Return the entries below word for word. No picture belongs in the copy.

→ **Entries shown**

☆ ☆ ☆

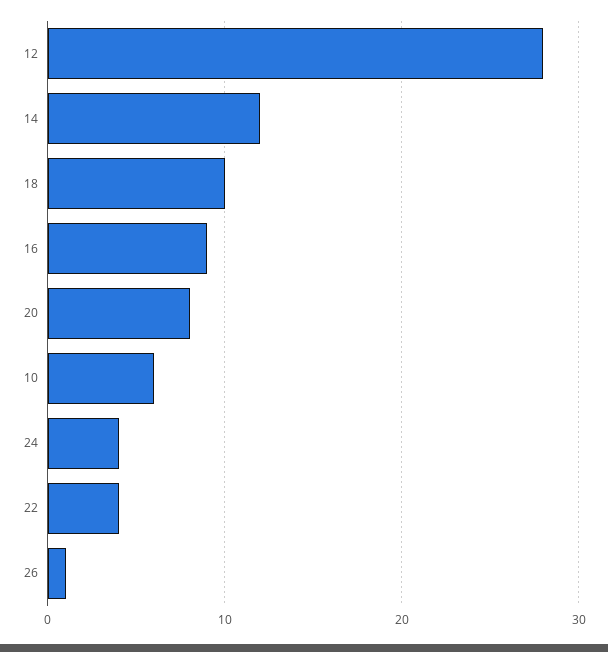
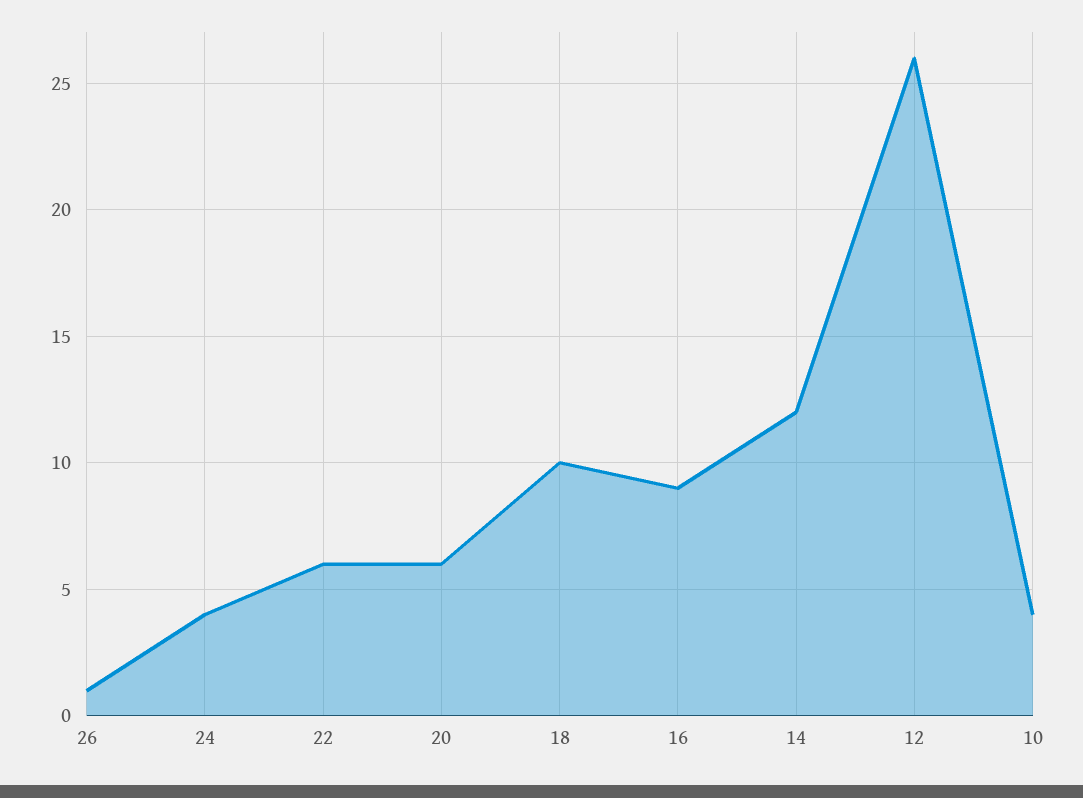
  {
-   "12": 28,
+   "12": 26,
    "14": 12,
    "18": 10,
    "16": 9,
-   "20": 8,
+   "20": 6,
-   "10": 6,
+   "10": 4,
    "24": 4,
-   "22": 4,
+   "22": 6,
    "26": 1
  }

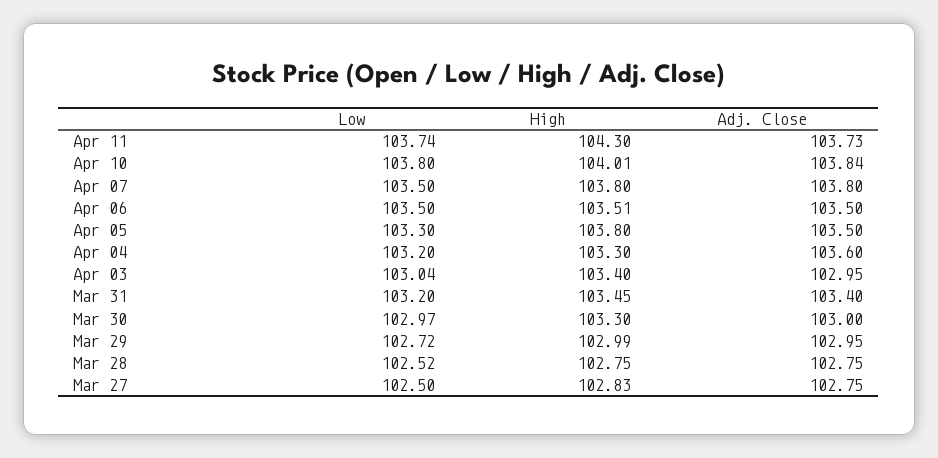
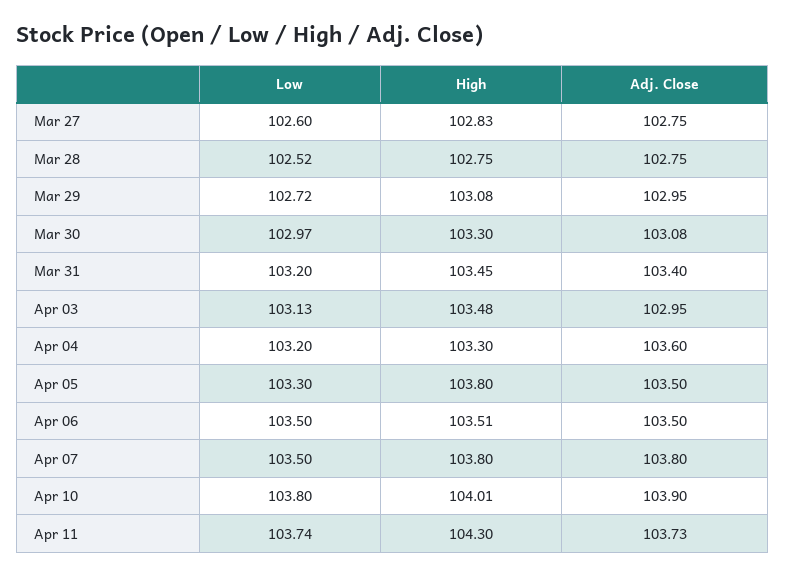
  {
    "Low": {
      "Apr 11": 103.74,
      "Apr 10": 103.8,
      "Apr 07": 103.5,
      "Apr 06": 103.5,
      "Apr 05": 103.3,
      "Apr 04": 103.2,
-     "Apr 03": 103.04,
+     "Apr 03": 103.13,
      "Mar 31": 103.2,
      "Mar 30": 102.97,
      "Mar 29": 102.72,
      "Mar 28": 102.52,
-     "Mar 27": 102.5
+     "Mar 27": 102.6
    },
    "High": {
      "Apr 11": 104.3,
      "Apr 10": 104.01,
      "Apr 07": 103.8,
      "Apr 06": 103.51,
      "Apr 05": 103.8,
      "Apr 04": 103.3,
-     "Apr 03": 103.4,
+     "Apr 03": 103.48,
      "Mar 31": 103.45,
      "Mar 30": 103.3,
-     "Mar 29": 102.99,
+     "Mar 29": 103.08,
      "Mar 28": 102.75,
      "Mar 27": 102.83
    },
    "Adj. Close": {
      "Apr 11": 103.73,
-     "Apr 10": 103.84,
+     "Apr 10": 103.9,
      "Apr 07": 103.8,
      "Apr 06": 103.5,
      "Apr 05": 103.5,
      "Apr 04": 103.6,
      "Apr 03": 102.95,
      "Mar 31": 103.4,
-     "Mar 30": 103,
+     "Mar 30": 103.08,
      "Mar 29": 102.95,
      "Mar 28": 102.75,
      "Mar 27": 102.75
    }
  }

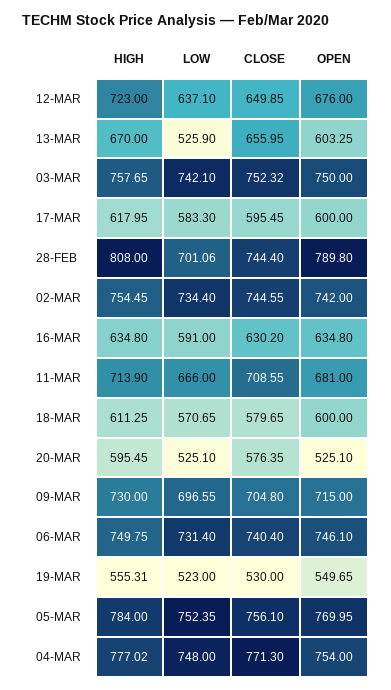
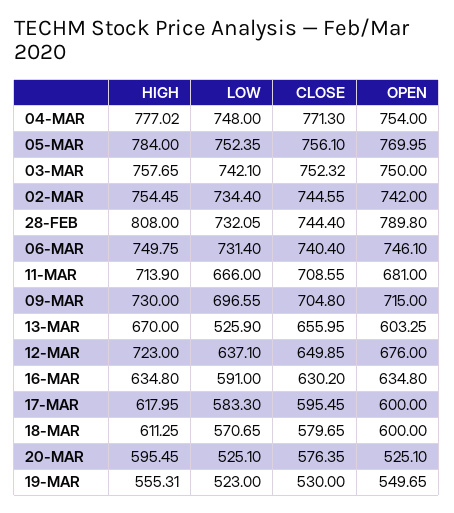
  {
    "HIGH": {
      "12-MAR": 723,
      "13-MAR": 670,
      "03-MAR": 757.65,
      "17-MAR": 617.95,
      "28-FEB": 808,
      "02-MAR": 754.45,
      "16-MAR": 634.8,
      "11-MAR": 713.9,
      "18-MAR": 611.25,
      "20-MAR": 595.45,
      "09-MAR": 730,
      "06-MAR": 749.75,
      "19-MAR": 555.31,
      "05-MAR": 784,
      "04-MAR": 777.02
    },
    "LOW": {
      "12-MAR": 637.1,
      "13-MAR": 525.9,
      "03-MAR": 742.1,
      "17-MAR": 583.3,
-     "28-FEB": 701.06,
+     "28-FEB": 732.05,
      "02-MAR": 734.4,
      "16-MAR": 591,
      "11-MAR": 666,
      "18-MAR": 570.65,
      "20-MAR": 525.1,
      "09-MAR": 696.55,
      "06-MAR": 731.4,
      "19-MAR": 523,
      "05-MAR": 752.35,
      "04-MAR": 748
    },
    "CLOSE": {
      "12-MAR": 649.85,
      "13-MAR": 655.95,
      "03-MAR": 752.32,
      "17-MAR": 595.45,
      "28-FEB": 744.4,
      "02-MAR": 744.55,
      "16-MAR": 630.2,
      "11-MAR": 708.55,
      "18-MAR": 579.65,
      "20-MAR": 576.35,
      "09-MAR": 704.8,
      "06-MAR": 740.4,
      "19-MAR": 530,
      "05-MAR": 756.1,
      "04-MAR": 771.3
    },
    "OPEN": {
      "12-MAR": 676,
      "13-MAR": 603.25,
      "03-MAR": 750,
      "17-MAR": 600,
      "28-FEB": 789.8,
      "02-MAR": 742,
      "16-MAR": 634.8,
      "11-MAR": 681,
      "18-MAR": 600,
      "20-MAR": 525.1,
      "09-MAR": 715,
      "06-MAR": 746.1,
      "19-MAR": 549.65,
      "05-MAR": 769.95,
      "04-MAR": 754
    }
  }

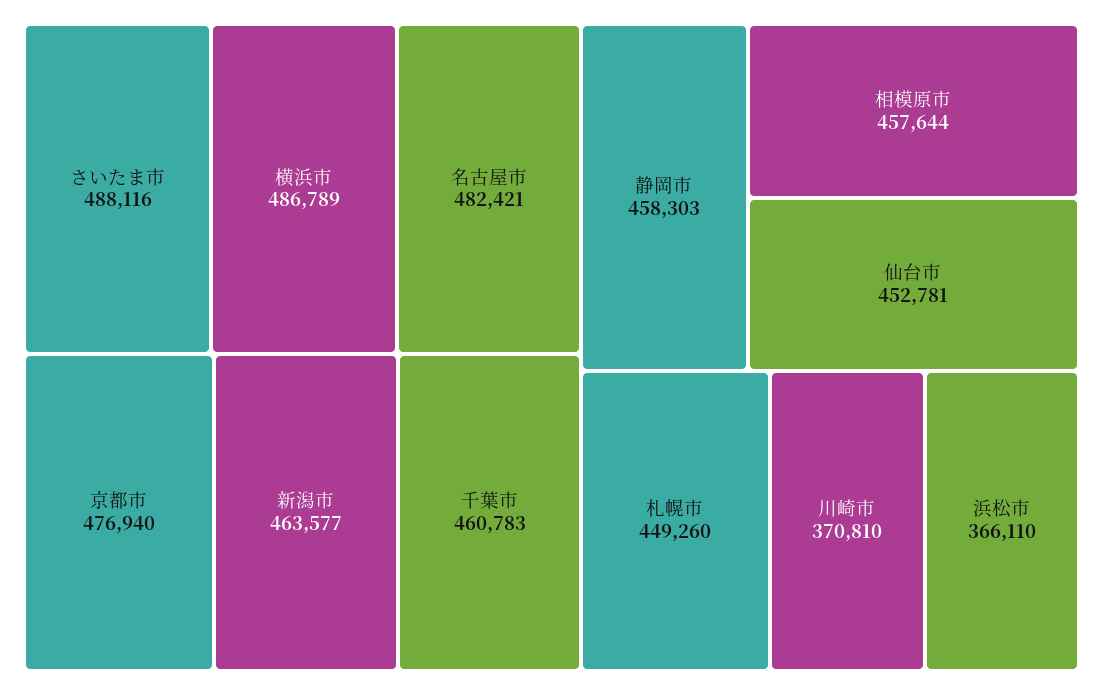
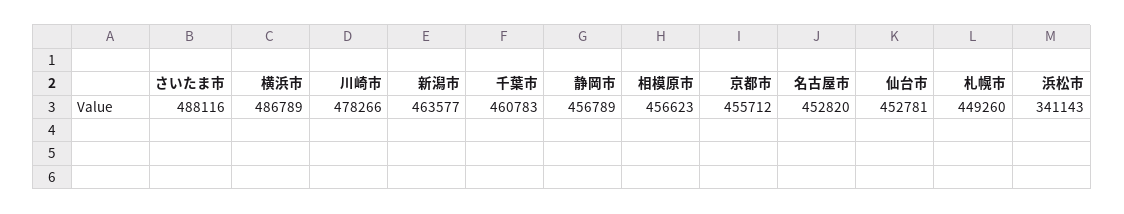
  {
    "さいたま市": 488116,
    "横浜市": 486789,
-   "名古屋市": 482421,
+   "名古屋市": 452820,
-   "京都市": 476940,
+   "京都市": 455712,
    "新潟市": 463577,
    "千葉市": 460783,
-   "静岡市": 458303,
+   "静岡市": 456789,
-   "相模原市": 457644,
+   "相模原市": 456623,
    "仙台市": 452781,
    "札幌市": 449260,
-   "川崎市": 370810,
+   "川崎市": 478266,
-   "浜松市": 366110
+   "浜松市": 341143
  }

☆ ☆ ☆

→ **Answer below**
  {
-   "12": 28,
+   "12": 26,
    "14": 12,
    "18": 10,
    "16": 9,
-   "20": 8,
+   "20": 6,
-   "10": 6,
+   "10": 4,
    "24": 4,
-   "22": 4,
+   "22": 6,
    "26": 1
  }

  {
    "Low": {
      "Apr 11": 103.74,
      "Apr 10": 103.8,
      "Apr 07": 103.5,
      "Apr 06": 103.5,
      "Apr 05": 103.3,
      "Apr 04": 103.2,
-     "Apr 03": 103.04,
+     "Apr 03": 103.13,
      "Mar 31": 103.2,
      "Mar 30": 102.97,
      "Mar 29": 102.72,
      "Mar 28": 102.52,
-     "Mar 27": 102.5
+     "Mar 27": 102.6
    },
    "High": {
      "Apr 11": 104.3,
      "Apr 10": 104.01,
      "Apr 07": 103.8,
      "Apr 06": 103.51,
      "Apr 05": 103.8,
      "Apr 04": 103.3,
-     "Apr 03": 103.4,
+     "Apr 03": 103.48,
      "Mar 31": 103.45,
      "Mar 30": 103.3,
-     "Mar 29": 102.99,
+     "Mar 29": 103.08,
      "Mar 28": 102.75,
      "Mar 27": 102.83
    },
    "Adj. Close": {
      "Apr 11": 103.73,
-     "Apr 10": 103.84,
+     "Apr 10": 103.9,
      "Apr 07": 103.8,
      "Apr 06": 103.5,
      "Apr 05": 103.5,
      "Apr 04": 103.6,
      "Apr 03": 102.95,
      "Mar 31": 103.4,
-     "Mar 30": 103,
+     "Mar 30": 103.08,
      "Mar 29": 102.95,
      "Mar 28": 102.75,
      "Mar 27": 102.75
    }
  }

  {
    "HIGH": {
      "12-MAR": 723,
      "13-MAR": 670,
      "03-MAR": 757.65,
      "17-MAR": 617.95,
      "28-FEB": 808,
      "02-MAR": 754.45,
      "16-MAR": 634.8,
      "11-MAR": 713.9,
      "18-MAR": 611.25,
      "20-MAR": 595.45,
      "09-MAR": 730,
      "06-MAR": 749.75,
      "19-MAR": 555.31,
      "05-MAR": 784,
      "04-MAR": 777.02
    },
    "LOW": {
      "12-MAR": 637.1,
      "13-MAR": 525.9,
      "03-MAR": 742.1,
      "17-MAR": 583.3,
-     "28-FEB": 701.06,
+     "28-FEB": 732.05,
      "02-MAR": 734.4,
      "16-MAR": 591,
      "11-MAR": 666,
      "18-MAR": 570.65,
      "20-MAR": 525.1,
      "09-MAR": 696.55,
      "06-MAR": 731.4,
      "19-MAR": 523,
      "05-MAR": 752.35,
      "04-MAR": 748
    },
    "CLOSE": {
      "12-MAR": 649.85,
      "13-MAR": 655.95,
      "03-MAR": 752.32,
      "17-MAR": 595.45,
      "28-FEB": 744.4,
      "02-MAR": 744.55,
      "16-MAR": 630.2,
      "11-MAR": 708.55,
      "18-MAR": 579.65,
      "20-MAR": 576.35,
      "09-MAR": 704.8,
      "06-MAR": 740.4,
      "19-MAR": 530,
      "05-MAR": 756.1,
      "04-MAR": 771.3
    },
    "OPEN": {
      "12-MAR": 676,
      "13-MAR": 603.25,
      "03-MAR": 750,
      "17-MAR": 600,
      "28-FEB": 789.8,
      "02-MAR": 742,
      "16-MAR": 634.8,
      "11-MAR": 681,
      "18-MAR": 600,
      "20-MAR": 525.1,
      "09-MAR": 715,
      "06-MAR": 746.1,
      "19-MAR": 549.65,
      "05-MAR": 769.95,
      "04-MAR": 754
    }
  }

  {
    "さいたま市": 488116,
    "横浜市": 486789,
-   "名古屋市": 482421,
+   "名古屋市": 452820,
-   "京都市": 476940,
+   "京都市": 455712,
    "新潟市": 463577,
    "千葉市": 460783,
-   "静岡市": 458303,
+   "静岡市": 456789,
-   "相模原市": 457644,
+   "相模原市": 456623,
    "仙台市": 452781,
    "札幌市": 449260,
-   "川崎市": 370810,
+   "川崎市": 478266,
-   "浜松市": 366110
+   "浜松市": 341143
  }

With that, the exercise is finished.